O CPTS11 mantém uma política de distribuição relativamente estável, com pagamento médio de R$ 0,09 por cota ao mês, faixa projetada entre R$ 0,08 e R$ 0,10, e dividend yield nos últimos 12 meses de aproximadamente 13,1%. Esse nível de rendimento coloca o fundo entre os FIIs com retorno competitivo, especialmente em um cenário de juros elevados. Na prática, um investidor com 1.000 cotas recebe cerca de R$ 90 por mês em renda passiva.
Cotação, valor patrimonial e desconto
Um dos principais atrativos do CPTS11 em 2026 é o desconto em relação ao valor patrimonial. Confira os principais indicadores do fundo abaixo.
| Indicador | Valor |
|---|---|
| Cotação atual | R$ 8,90 |
| Valor patrimonial | R$ 9,18 |
| Desconto | ~12% |
| Dividend yield | 13,1% |
Esse desconto pode representar oportunidade, mas também reflete riscos percebidos pelo mercado.
Resultados recentes do CPTS11
De acordo com o relatório mais recente, o CPTS11 apresentou resultado mensal de R$ 0,09 por cota, distribuição de R$ 0,09 por cota, resultado total de cerca de R$ 31,8 milhões e patrimônio líquido de aproximadamente R$ 240 milhões. Ou seja, o fundo praticamente distribuiu todo o lucro gerado no período, mantendo previsibilidade nos rendimentos.
Carteira segue sólida e sem inadimplência
Outro ponto positivo é a qualidade da carteira do CPTS11, que se mantém 100% adimplente, com forte presença de ativos indexados ao IPCA e diversificação entre crédito e fundos imobiliários. A composição atual é de 68,8% em fundos imobiliários, 24,6% em CRIs e cerca de 6% em caixa e outros ativos. Nos CRIs, o retorno médio gira em torno de IPCA mais 8,29%, o que garante proteção contra a inflação.
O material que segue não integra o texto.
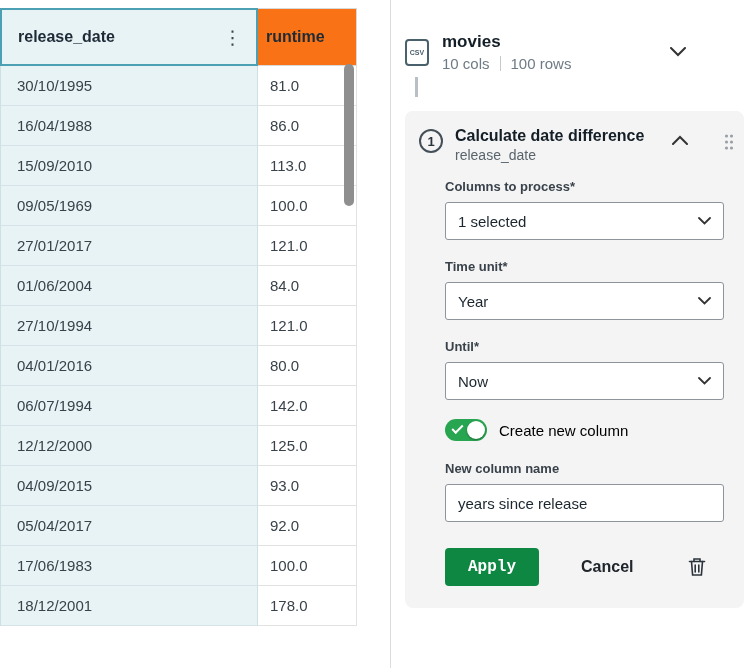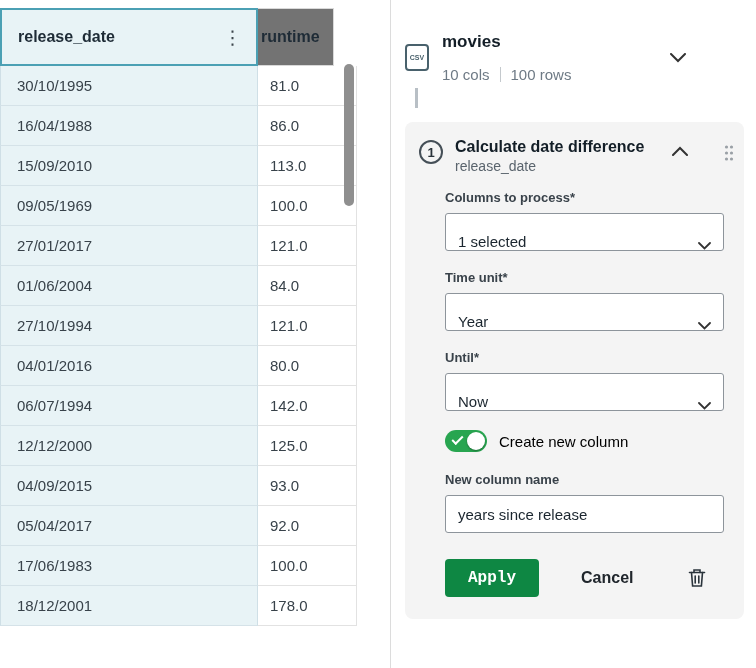--- a/index.html
+++ b/index.html
@@ -7,63 +7,63 @@
     font-family:"Liberation Sans", sans-serif; color:#2b343c; }
   .app { display:flex; width:756px; height:668px; }
 
   
   .table-wrap { width:390px; position:relative; padding-top:8px; flex:none; }
   .head-row { display:flex; }
   .col-head { height:58px; display:flex; align-items:center; font-weight:700;
     font-size:16px; color:#1e2b36; }
   .col-head.c-sel { width:258px; background:#e8f3f6; border:2px solid #4ba0b4;
     padding:0 10px 0 16px; justify-content:space-between; }
-  .col-head.c-plain { width:76px; background:#737373; border-top:1px solid #d9d9d9;
-    border-right:1px solid #d9d9d9; border-bottom:1px solid #d9d9d9; padding-left:3px; }
+  .col-head.c-plain { width:99px; background:#f97316; border-top:1px solid #d9d9d9;
+    border-right:1px solid #d9d9d9; border-bottom:1px solid #d9d9d9; padding-left:8px; }
   .kebab { font-size:19px; line-height:1; color:#3c454c; font-weight:400;
     padding:2px 4px; cursor:pointer; }
   .trow { display:flex; height:40px; }
   .cell { display:flex; align-items:center; font-size:15px; color:#38424a; }
   .cell.c-date { width:258px; background:#e8f3f6; border-left:1px solid #cfdfe6;
     border-right:1px solid #cfdfe6; border-bottom:1px solid #d5e2e8; padding-left:16px; }
   .cell.c-num { width:99px; background:#fff; border-right:1px solid #e2e2e2;
     border-bottom:1px solid #e2e2e2; padding-left:12px; }
   .scroll-thumb { position:absolute; left:344px; top:64px; width:10px; height:142px;
     background:#8f8f8f; border-radius:5px; }
 
   
   .panel { flex:1; border-left:1px solid #dcdcdc; padding:32px 6px 0 14px; background:#fff; }
   .ds-row { display:flex; align-items:center; }
   .csv-badge { width:24px; height:27px; border:2px solid #49616c; border-radius:4px;
     display:flex; align-items:center; justify-content:center; font-size:7px;
     font-weight:700; color:#49616c; flex:none; }
   .ds-text { margin-left:13px; }
   .ds-name { font-size:17px; font-weight:700; color:#131e27; }
-  .ds-meta { display:flex; align-items:center; margin-top:14px; font-size:15px; color:#6e7a85;justify-content:center; }
+  .ds-meta { display:flex; align-items:center; margin-top:3px; font-size:15px; color:#6e7a85;justify-content:center; }
   .ds-sep { width:0; height:15px; border-left:1px solid #c4c9cd; margin:0 10px; }
   .ds-chevron { margin-left:auto; margin-right:64px; cursor:pointer; display:flex; }
   .connector { width:3px; height:20px; background:#b8bfc5; margin:5px 0 0 10px; }
 
   .card { background:#f4f4f4; border-radius:8px; margin-top:14px; margin-right:6px;
     padding:16px 14px 22px 14px; position:relative; }
   .card-head { display:flex; align-items:flex-start; }
   .step-circle { width:24px; height:24px; border:2px solid #454f57; border-radius:50%;
     display:flex; align-items:center; justify-content:center; font-size:13px;
     font-weight:700; color:#2a333a; flex:none; margin-top:2px; }
   .step-text { margin-left:12px; }
   .step-title { font-size:16px; font-weight:700; color:#131e27; }
   .step-sub { font-size:14px; color:#5a646d; margin-top:2px; }
   .card-collapse { margin-left:auto; margin-right:42px; margin-top:8px; cursor:pointer; display:flex; }
   .grip { position:absolute; right:10px; top:22px; cursor:grab; display:flex; }
 
   .form { padding:16px 6px 0 26px; }
   .fgroup { margin-bottom:19px; }
   .flabel { font-size:13px; font-weight:700; color:#39424a; margin-bottom:8px; }
   .select { height:38px; background:#fff; border:1px solid #8d949b; border-radius:3px;
-    display:flex; align-items:flex-end; justify-content:space-between;
+    display:flex; align-items:center; justify-content:space-between;
     padding:0 12px; font-size:15px; color:#1b262f; cursor:pointer; }
   .tinput { width:100%; height:38px; background:#fff; border:1px solid #8d949b;
     border-radius:3px; padding:0 12px; font-size:15px; color:#1b262f;
     font-family:"Liberation Sans", sans-serif; }
   .toggle-row { display:flex; align-items:center; margin:2px 0 20px 0; }
   .toggle { position:relative; width:42px; height:22px; border-radius:12px;
     background:#28a550; cursor:pointer; flex:none; }
   .toggle::before { content:""; position:absolute; left:7px; top:6px; width:9px; height:4px;
     border-left:2px solid #fff; border-bottom:2px solid #fff; transform:rotate(-45deg); }
   .toggle::after { content:""; position:absolute; right:2px; top:2px; width:18px; height:18px;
O grande risco: alavancagem elevada
O principal ponto de atenção do CPTS11 em 2026 continua sendo a alavancagem. Mesmo com redução recente, o fundo ainda apresenta custo de dívida próximo de CDI mais 0,80% e despesas financeiras na casa de R$ 5 milhões por mês. Esse custo elevado acaba reduzindo o ganho efetivo do fundo, já que parte dos lucros operacionais é consumida pelas despesas financeiras, limitando o crescimento dos dividendos.
Desempenho abaixo do IFIX no curto prazo
No último período analisado, o CPTS11 teve desempenho inferior ao IFIX, com valorização de 0,12% contra 1,32% do índice. Esse resultado foi impactado principalmente pela marcação a mercado dos ativos de renda fixa, fator comum em fundos de papel.
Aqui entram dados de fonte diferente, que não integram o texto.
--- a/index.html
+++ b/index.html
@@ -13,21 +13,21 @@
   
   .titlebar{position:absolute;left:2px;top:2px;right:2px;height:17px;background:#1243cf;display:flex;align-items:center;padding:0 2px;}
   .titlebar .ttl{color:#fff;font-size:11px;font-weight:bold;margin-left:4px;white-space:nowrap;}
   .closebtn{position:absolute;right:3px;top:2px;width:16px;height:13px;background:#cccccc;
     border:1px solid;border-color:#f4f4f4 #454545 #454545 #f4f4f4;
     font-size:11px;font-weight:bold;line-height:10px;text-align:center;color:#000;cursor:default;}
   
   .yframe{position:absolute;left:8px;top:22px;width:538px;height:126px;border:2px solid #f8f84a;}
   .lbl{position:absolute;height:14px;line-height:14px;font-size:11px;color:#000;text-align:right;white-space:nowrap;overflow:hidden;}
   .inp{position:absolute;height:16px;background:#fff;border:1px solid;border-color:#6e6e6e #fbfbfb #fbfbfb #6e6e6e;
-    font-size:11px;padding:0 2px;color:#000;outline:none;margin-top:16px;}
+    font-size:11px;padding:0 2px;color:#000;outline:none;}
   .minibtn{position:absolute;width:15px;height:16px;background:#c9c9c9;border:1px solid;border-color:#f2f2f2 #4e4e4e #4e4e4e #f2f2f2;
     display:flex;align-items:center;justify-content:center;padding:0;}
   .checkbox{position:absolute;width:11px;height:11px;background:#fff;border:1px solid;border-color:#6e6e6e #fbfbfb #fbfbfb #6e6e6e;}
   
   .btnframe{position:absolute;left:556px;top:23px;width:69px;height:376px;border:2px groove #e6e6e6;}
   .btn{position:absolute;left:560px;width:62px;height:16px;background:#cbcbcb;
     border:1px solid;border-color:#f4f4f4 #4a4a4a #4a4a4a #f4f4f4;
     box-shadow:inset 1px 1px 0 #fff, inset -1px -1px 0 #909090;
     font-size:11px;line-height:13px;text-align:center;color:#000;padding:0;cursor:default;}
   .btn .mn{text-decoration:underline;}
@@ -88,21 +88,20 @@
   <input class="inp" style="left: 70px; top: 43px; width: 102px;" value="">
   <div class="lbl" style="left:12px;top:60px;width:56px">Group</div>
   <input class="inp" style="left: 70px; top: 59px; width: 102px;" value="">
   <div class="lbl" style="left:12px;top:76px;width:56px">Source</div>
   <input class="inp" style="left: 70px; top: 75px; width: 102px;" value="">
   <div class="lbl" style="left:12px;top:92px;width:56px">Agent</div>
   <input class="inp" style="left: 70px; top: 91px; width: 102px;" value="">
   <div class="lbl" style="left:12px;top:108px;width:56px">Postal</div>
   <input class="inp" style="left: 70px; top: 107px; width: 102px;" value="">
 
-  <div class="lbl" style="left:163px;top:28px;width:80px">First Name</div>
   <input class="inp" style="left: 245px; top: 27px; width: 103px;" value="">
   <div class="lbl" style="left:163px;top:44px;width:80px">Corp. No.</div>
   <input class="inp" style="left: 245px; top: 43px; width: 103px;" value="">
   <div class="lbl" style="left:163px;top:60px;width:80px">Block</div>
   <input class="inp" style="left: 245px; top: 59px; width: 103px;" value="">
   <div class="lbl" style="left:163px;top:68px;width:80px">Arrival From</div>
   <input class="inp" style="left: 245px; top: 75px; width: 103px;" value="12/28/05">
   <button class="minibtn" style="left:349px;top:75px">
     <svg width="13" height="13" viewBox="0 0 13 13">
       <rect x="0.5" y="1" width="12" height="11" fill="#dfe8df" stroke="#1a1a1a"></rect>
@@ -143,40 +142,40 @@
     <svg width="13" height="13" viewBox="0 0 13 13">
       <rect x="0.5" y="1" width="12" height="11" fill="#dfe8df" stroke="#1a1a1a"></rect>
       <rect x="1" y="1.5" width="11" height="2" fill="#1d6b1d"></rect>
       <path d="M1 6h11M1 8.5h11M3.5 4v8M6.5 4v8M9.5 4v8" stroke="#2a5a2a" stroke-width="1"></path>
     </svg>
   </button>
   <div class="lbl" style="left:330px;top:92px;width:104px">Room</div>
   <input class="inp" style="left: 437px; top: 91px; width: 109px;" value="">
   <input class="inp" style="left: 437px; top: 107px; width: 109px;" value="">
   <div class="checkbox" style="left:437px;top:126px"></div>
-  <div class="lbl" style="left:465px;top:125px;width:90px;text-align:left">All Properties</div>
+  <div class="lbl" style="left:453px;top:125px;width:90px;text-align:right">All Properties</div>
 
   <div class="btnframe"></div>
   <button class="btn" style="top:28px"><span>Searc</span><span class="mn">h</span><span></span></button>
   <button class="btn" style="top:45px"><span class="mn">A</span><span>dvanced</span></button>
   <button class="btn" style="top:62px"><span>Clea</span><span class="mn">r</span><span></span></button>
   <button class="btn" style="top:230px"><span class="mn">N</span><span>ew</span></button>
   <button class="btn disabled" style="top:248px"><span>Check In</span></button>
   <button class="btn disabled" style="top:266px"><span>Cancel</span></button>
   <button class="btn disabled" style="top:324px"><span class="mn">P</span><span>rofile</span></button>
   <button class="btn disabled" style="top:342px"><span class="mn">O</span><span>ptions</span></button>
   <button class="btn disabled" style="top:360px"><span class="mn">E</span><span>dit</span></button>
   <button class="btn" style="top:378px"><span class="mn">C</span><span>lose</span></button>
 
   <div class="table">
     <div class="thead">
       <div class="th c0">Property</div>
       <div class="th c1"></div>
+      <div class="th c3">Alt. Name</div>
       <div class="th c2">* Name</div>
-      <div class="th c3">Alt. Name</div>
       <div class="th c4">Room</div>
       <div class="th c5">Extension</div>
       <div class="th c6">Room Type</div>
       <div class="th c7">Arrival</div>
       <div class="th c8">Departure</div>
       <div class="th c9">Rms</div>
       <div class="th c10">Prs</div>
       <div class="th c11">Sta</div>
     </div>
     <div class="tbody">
Crescimento e interesse do mercado
Apesar dos desafios, o fundo segue crescendo. O CPTS11 realizou nova captação de R$ 136 milhões, registrou aumento de cerca de 6 mil novos cotistas e mantém liquidez elevada, com volume médio diário de aproximadamente R$ 9,3 milhões. Esse movimento indica que o mercado ainda vê valor no fundo, especialmente pelo desconto e rendimento.
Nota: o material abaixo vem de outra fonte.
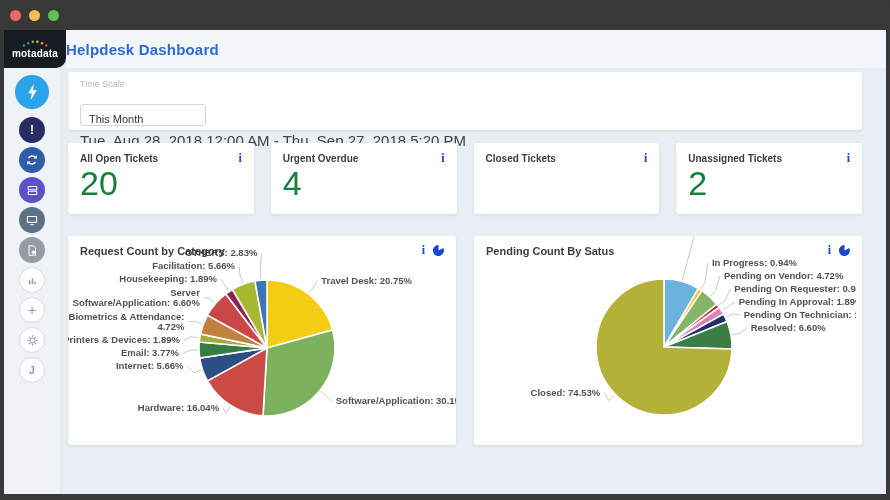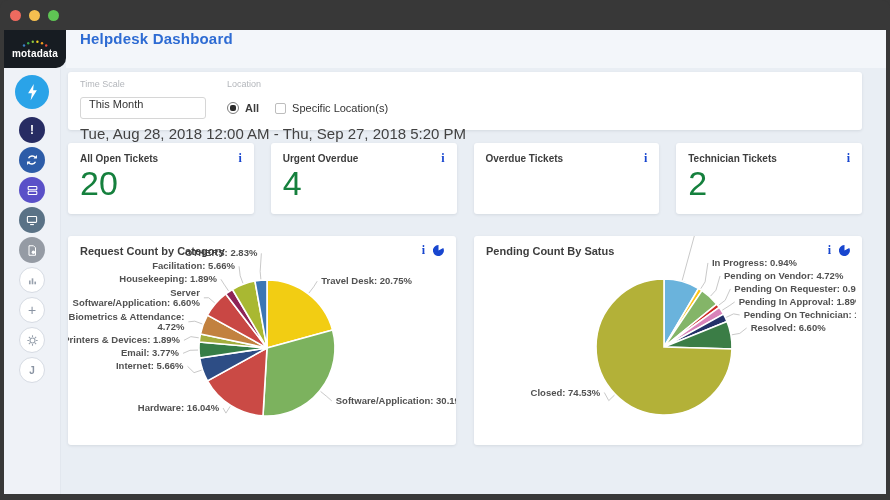--- a/index.html
+++ b/index.html
@@ -6,38 +6,38 @@
   html,body { width:890px; height:500px; overflow:hidden; }
   body { font-family:"Liberation Sans", sans-serif; background:#383838; }
   .window { position:relative; width:890px; height:500px; background:#383838; border-radius:8px 8px 0 0; }
   .titlebar { height:30px; display:flex; align-items:center; padding-left:10px; gap:8px; }
   .tl-dot { width:11px; height:11px; border-radius:50%; }
   .tl-close{ background:#ee6a5f; } .tl-min{ background:#f5bf4f; } .tl-max{ background:#5fc454; }
   .frame { position:absolute; left:4px; right:4px; top:30px; bottom:6px; background:#e9eef4; overflow:hidden; display:flex; flex-direction:column; }
   .topRow { display:flex; height:38px; flex:0 0 38px; }
   .logoBox { width:62px; background:#171c22; border-radius:0 0 10px 0; display:flex; flex-direction:column; align-items:center; justify-content:center; gap:1px; }
   .logoText { color:#ffffff; font-size:10px; font-weight:700; letter-spacing:.2px; }
-  .pageHeader { flex:1; background:#f3f6fa; display:flex; align-items:flex-start; padding-left:14px; }
+  .pageHeader { flex:1; background:#f3f6fa; display:flex; align-items:center; padding-left:0; }
   .pageTitle { color:#2d6bd3; font-size:15px; font-weight:700; letter-spacing:.2px; }
   .bodyRow { flex:1; display:flex; min-height:0; }
   .sidebar { width:57px; background:#eff2f7; border-right:1px solid #e2e7ee; display:flex; flex-direction:column; align-items:center; padding-top:7px; gap:4px; }
   .icn { width:26px; height:26px; border-radius:50%; flex:0 0 auto; display:flex; align-items:center; justify-content:center;
          color:#fff; font-size:12px; font-weight:700; cursor:pointer; }
   .icn.active { width:34px; height:34px; margin-bottom:4px; }
   .icn.outline { background:#fff; border:1px solid #d6dbe3; color:#8a94a3; }
   .c-flash{background:#2aa3e8;} .c-alert{background:#272c63;} .c-sync{background:#2d5ca8;}
   .c-server{background:#5a50c8;} .c-monitor{background:#5a7286;} .c-report{background:#959ba4;}
   .main { flex:1; min-width:0; padding:4px 24px 0 7px; overflow:hidden; }
   .card { background:#fff; border-radius:3px; box-shadow:0 1px 3px rgba(30,40,60,.10); }
   .filterCard { height:58px; padding:7px 12px; margin-bottom:13px; }
   .filterRow { display:flex; align-items:flex-start; }
   .fGroup { margin-right:12px; }
-  .fLabel { font-size:9px; color:#b3b6bb; margin-bottom:8px; }
+  .fLabel { font-size:9px; color:#b3b6bb; margin-bottom:15px; }
   .selectBox { width:126px; height:22px; border:1px solid #d6d6d6; border-radius:3px; font-size:11px; color:#333;
-               display:flex; align-items:flex-start; padding-left:8px; background:#fff; cursor:pointer; }
+               display:flex; align-items:flex-end; padding-left:8px; background:#fff; cursor:pointer; }
   .optRow { display:flex; align-items:center; height:22px; gap:6px; }
   .radio { width:12px; height:12px; border:1px solid #7c7c7c; border-radius:50%; display:inline-flex; align-items:center; justify-content:center; }
   .radio.checked::after { content:""; width:6px; height:6px; background:#2b2b2b; border-radius:2px; }
   .checkbox { width:11px; height:11px; border:1px solid #bdbdbd; border-radius:2px; background:#fff; margin-left:10px; }
   .optLabel { font-size:11px; color:#3c3c3c; font-weight:700; }
   .optLabel.light { font-weight:400; color:#333; }
   .dateRange { font-size:15px; color:#424242; margin-top:6px; }
   .statsRow { display:flex; gap:17px; margin-bottom:22px; }
   .statCard { flex:1; height:71px; padding:10px 12px; position:relative; }
   .statTop { display:flex; justify-content:space-between; align-items:flex-start; }
@@ -142,29 +142,20 @@
       <div class="main">
 
         <div class="card filterCard">
           <div class="filterRow">
             <div class="fGroup" style="width:135px;">
               <div class="fLabel">Time Scale</div>
               <div class="selectBox">
                 <span>This Month</span>
               </div>
             </div>
-            <div class="fGroup">
-              <div class="fLabel">Location</div>
-              <div class="optRow">
-                <span class="radio checked"></span>
-                <span class="optLabel">All</span>
-                <span class="checkbox"></span>
-                <span class="optLabel light">Specific Location(s)</span>
-              </div>
-            </div>
           </div>
           <div class="dateRange">Tue, Aug 28, 2018 12:00 AM - Thu, Sep 27, 2018 5:20 PM</div>
         </div>
 
         <div class="statsRow">
           <div class="card statCard">
             <div class="statTop">
               <span class="statLabel">All Open Tickets</span>
               <span class="infoIcn">i</span>
             </div>
@@ -172,27 +163,27 @@
           </div>
           <div class="card statCard">
             <div class="statTop">
               <span class="statLabel">Urgent Overdue</span>
               <span class="infoIcn">i</span>
             </div>
             <div class="statValue">4</div>
           </div>
           <div class="card statCard">
             <div class="statTop">
-              <span class="statLabel">Overdue Tickets</span>
-              <span class="infoIcn">i</span>
-            </div>
-          </div>
-          <div class="card statCard">
-            <div class="statTop">
-              <span class="statLabel">Technician Tickets</span>
+              <span class="statLabel">Closed Tickets</span>
+              <span class="infoIcn">i</span>
+            </div>
+          </div>
+          <div class="card statCard">
+            <div class="statTop">
+              <span class="statLabel">Unassigned Tickets</span>
               <span class="infoIcn">i</span>
             </div>
             <div class="statValue">2</div>
           </div>
         </div>
 
         <div class="chartsRow">
           <div class="card chartCard">
             <div class="chartHead">
               <span class="chartTitle">Request Count by Category</span>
Vale a pena investir no CPTS11 em 2026?
O CPTS11 reúne características que agradam investidores de renda, como dividendos consistentes, desconto relevante, carteira sólida e adimplente e proteção contra inflação. Por outro lado, exigem atenção a alavancagem elevada, o custo financeiro alto e o desempenho inferior ao IFIX no curto prazo. O fundo ainda pode ser uma boa opção em 2026 para quem busca renda passiva, mas não é um investimento sem risco. A alavancagem continua sendo o principal fator que pode impactar os resultados e deve ser acompanhada de perto.